Performance bottleneck in Eigen program

Question

As a part of a larger problem, I'm running into a performance bottle neck when dealing with Sparse Matrices in Eigen.

I need to subtract a floating point number (x) from each element in a Sparse Matrix (G), including the positions where the coefficients are zero. So the zero elements should have a value -x

The way I do this at the moment is as follows:

//calculate G
x=0.01;
for(int i=0;i<rows;i++){
   for (int j=0; j<cols; j++) {
       G.coeffRef(i, j) -= x;
   }
}

When the size of G is large, this simple calculation is a bottleneck.

I've also tried to convert sparse matrix G into a dense one and subtracting P(a matrix filled with values x):

MatrixXd DenseG=MatrixXd(G);
x=0.01;
for(int i=0;i<rows;i++){
   for (int j=0; j<cols; j++) {
       DenseG(i, j) -= x;
   }
}

This method is so much faster. However, I'm just wondering if there are other workarounds that does not involve converting G into a dense one, which require a lot of memory in the case of very large matrices.

Answer 1

As Avi Ginsburg said, this operation results in a dense matrix loosing all the structure of G-X where G is the initial sparse matrix and X is an abstract dense matrix filled with x.

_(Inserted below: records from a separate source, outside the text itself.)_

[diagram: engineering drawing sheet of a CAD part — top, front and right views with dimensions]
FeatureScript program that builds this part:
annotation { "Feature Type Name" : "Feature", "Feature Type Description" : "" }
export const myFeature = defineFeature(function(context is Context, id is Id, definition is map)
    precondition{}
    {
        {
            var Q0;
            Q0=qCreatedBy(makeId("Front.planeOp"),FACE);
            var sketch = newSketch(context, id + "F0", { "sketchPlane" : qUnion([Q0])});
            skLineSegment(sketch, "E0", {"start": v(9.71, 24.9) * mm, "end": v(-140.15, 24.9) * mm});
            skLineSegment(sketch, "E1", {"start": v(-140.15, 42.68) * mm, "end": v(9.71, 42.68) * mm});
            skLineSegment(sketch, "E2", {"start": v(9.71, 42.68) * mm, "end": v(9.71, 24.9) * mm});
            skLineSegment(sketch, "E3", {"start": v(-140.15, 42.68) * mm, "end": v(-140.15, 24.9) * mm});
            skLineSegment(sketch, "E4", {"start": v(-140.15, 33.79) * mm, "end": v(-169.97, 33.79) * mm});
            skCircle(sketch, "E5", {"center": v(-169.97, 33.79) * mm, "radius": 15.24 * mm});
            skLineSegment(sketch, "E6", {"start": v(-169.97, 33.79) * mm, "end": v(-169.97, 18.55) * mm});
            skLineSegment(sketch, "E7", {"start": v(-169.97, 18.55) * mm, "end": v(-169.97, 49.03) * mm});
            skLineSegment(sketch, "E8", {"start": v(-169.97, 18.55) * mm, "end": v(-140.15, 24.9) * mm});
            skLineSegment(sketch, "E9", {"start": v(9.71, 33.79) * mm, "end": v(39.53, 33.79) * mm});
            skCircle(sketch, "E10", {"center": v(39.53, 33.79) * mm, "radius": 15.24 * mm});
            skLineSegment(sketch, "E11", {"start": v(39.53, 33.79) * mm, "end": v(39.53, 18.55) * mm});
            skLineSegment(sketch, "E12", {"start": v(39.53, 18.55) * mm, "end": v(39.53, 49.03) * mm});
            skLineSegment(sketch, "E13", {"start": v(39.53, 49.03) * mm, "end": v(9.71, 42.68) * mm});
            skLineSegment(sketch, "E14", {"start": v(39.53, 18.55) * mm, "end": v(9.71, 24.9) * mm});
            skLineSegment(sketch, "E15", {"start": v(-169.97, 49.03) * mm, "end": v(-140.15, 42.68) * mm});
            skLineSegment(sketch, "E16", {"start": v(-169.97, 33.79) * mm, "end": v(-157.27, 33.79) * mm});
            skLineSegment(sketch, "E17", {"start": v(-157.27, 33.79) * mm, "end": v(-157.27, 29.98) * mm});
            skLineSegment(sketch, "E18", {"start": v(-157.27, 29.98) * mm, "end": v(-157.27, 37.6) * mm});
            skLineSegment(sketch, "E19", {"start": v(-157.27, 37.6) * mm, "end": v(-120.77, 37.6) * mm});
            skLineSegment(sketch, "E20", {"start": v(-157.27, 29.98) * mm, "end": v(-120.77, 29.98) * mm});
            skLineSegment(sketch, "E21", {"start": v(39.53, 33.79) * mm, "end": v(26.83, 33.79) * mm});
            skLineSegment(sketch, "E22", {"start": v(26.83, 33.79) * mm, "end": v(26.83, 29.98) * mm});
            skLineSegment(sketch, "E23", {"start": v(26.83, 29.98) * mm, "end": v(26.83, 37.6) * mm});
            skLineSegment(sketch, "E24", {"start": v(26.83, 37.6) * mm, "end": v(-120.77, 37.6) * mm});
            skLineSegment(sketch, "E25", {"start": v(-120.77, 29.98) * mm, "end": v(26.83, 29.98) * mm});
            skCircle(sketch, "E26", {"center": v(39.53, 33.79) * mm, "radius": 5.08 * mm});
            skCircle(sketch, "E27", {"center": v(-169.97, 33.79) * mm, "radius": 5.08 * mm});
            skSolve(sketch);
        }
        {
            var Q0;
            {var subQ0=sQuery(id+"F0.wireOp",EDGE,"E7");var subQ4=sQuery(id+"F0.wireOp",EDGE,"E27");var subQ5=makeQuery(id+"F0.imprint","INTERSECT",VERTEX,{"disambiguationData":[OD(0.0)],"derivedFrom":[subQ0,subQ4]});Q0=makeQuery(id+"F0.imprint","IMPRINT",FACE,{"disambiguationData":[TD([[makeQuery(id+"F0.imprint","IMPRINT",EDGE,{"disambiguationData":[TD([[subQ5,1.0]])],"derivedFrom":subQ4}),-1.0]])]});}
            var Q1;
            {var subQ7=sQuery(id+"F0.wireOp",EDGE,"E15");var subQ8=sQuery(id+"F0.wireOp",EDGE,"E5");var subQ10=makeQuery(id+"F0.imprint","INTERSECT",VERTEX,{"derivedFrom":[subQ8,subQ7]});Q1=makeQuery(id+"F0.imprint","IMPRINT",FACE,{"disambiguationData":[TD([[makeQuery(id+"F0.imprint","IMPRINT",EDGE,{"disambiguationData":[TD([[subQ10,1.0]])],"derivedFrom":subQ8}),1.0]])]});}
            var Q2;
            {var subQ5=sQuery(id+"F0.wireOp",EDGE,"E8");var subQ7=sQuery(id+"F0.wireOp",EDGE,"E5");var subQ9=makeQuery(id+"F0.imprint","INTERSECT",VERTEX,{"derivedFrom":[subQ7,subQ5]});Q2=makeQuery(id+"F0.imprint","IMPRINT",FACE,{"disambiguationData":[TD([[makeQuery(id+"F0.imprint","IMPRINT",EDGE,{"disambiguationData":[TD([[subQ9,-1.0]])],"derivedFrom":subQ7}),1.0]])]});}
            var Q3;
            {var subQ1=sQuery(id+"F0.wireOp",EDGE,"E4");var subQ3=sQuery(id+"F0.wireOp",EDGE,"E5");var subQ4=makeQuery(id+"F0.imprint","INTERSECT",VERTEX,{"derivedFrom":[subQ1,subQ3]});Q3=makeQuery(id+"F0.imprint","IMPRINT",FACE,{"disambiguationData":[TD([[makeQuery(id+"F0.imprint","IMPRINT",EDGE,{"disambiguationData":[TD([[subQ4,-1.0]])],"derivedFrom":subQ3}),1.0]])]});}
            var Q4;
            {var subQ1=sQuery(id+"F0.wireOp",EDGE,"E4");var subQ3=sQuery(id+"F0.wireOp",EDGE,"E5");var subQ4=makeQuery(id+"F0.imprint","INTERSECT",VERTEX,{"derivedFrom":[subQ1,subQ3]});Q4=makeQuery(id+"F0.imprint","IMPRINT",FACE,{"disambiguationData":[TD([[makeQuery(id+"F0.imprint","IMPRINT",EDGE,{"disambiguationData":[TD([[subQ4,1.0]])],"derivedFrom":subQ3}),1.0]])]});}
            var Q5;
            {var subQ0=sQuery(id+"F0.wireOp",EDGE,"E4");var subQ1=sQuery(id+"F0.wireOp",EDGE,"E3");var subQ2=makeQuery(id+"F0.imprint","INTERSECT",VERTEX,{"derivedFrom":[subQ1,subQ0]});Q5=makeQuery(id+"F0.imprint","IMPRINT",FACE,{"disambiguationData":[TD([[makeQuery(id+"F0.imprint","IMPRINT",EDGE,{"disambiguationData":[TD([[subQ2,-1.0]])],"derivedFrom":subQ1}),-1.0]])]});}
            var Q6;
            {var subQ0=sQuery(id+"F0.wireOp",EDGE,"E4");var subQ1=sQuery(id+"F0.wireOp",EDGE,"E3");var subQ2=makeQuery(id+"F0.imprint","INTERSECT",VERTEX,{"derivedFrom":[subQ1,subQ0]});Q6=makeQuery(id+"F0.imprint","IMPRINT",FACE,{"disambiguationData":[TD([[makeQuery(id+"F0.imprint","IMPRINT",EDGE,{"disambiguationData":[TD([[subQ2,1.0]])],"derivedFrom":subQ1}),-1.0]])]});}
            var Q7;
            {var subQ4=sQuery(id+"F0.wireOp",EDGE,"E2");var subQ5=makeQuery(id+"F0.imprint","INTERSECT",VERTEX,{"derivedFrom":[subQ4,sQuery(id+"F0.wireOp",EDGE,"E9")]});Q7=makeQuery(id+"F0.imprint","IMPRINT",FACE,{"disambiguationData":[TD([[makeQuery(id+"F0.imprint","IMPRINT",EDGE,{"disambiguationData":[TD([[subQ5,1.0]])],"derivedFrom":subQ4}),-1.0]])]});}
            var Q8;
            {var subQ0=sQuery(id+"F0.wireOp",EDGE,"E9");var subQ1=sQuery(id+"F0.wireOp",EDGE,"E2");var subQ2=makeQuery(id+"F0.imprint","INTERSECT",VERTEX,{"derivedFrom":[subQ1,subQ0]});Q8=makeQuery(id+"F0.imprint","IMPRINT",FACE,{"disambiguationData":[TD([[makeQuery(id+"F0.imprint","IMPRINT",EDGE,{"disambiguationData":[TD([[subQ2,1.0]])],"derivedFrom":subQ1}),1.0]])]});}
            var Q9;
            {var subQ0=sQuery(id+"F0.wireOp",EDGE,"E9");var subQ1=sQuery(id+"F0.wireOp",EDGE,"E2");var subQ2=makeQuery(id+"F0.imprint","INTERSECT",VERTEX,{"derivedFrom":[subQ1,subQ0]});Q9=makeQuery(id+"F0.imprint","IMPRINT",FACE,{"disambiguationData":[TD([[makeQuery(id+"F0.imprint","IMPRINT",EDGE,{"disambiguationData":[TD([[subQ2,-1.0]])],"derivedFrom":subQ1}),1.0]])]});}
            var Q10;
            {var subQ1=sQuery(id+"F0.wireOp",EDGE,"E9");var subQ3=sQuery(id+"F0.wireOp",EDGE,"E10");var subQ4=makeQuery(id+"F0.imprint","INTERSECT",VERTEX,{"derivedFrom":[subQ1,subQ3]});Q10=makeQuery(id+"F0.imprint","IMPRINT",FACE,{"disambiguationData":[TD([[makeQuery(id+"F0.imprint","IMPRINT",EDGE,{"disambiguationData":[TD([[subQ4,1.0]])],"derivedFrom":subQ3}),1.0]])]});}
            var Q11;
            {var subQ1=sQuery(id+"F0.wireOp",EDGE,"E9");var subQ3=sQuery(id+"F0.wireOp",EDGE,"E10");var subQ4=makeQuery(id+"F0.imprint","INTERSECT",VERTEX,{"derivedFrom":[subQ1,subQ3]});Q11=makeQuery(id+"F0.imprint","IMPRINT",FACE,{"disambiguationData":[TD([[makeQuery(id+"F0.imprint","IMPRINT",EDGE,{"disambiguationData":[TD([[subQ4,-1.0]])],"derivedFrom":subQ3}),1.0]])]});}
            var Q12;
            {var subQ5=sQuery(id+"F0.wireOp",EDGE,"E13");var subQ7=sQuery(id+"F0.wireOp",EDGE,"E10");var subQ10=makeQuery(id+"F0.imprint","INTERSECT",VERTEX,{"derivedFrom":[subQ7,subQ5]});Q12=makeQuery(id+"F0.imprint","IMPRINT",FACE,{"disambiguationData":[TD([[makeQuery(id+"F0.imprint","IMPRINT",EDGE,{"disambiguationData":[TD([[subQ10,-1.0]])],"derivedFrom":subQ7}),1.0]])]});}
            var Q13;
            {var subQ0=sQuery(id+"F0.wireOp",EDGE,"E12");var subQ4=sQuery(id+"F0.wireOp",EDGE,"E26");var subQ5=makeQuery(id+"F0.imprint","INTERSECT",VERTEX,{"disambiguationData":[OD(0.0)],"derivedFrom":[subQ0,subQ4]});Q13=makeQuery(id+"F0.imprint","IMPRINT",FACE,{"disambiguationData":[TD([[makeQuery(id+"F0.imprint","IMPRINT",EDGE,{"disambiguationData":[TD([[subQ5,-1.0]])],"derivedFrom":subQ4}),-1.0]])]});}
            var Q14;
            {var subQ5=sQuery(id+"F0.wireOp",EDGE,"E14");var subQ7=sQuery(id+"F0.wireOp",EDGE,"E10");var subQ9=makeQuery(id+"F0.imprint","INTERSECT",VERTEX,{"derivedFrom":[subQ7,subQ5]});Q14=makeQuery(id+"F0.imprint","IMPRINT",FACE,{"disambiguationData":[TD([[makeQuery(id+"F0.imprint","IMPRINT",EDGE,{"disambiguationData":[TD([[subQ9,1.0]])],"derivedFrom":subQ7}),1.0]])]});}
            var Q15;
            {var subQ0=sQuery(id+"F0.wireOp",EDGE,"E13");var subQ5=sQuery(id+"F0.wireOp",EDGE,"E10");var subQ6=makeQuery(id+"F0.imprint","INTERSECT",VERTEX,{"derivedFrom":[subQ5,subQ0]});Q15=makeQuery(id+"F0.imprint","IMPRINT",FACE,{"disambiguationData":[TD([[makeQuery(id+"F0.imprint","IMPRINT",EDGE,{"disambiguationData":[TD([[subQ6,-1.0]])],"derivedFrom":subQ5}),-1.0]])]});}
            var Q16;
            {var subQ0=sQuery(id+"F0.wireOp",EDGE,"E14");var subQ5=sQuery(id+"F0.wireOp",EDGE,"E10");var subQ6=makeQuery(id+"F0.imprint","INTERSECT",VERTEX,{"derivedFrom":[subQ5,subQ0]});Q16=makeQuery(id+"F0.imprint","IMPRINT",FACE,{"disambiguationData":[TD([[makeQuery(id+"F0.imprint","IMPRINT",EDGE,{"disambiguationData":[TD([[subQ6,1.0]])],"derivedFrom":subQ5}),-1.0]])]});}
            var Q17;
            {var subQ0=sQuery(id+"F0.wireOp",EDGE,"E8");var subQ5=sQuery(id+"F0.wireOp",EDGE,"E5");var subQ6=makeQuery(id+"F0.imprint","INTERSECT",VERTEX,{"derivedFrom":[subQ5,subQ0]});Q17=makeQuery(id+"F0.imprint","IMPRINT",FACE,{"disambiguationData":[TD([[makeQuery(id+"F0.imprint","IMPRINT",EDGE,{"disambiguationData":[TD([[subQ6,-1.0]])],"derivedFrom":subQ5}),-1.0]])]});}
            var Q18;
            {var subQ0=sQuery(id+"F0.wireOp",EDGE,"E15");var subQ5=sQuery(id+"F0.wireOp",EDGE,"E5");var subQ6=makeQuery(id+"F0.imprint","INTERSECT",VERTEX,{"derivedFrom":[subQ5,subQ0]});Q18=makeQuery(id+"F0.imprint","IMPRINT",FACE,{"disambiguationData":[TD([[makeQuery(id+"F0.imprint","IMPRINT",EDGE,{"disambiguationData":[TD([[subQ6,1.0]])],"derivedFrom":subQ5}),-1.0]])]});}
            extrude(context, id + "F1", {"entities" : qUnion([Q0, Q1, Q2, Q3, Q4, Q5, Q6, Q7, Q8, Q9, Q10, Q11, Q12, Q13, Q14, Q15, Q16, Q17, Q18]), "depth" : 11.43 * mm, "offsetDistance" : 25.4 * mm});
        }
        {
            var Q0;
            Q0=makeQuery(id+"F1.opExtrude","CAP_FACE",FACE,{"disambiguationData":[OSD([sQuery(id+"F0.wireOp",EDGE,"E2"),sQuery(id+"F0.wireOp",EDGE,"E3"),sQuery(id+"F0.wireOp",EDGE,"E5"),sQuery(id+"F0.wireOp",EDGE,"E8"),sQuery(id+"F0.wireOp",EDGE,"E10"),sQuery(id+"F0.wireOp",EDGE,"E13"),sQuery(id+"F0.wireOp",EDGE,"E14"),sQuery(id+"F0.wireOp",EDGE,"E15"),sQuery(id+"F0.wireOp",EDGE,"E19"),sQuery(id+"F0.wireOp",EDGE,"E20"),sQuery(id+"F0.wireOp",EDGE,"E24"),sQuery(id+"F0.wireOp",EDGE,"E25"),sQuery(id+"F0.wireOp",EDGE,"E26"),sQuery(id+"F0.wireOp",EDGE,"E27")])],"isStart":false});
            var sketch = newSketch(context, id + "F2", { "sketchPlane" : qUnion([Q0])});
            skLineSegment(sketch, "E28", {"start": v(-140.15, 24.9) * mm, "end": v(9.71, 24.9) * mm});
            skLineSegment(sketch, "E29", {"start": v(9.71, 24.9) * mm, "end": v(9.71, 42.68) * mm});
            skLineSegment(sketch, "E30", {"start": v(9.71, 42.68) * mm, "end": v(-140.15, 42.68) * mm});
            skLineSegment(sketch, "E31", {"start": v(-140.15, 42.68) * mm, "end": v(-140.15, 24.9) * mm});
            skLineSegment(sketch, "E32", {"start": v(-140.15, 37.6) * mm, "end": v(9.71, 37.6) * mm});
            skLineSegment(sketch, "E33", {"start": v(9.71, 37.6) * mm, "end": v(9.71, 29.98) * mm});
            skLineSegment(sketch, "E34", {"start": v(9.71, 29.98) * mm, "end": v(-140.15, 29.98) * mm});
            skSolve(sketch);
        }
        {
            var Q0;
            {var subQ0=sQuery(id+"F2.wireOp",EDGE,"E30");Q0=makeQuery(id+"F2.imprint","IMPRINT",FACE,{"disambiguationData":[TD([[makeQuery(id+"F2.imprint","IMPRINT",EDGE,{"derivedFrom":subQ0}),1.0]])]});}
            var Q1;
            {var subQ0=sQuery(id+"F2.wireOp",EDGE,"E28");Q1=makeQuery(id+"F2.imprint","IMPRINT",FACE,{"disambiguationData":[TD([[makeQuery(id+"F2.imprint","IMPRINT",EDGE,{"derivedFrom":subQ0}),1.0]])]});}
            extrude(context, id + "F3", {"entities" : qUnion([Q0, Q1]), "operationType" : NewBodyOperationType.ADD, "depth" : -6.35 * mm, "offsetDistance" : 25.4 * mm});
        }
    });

I would recommend you to try to keep these two terms separated in the rest of your algorithm and update the math to exploit this special structure. For instance, if the next step is to multiply it to a dense vector v, then you can advantageously exploit that:

(G-X)*v == (G*v).array()-v.sum()*x

Answer 2

Your "sparse" calculation is effectively a dense one as you're subtracting from all n^2 elements. A major difference is that instead of having a single operation done on a swath of memory, you have to allocate memory for the matrix pretty much every time you access a zero element. In general, sparse matrices are efficient when they are sparse, and incur a lot of overhead for most operations. That overhead is balanced out by only having to store very few elements, and therefore, only repeat the operations a few times.

Another possible option is to take advantage of Eigen's lazy evaluation, but that kinda depends on your exact requirements, which you have not listed here.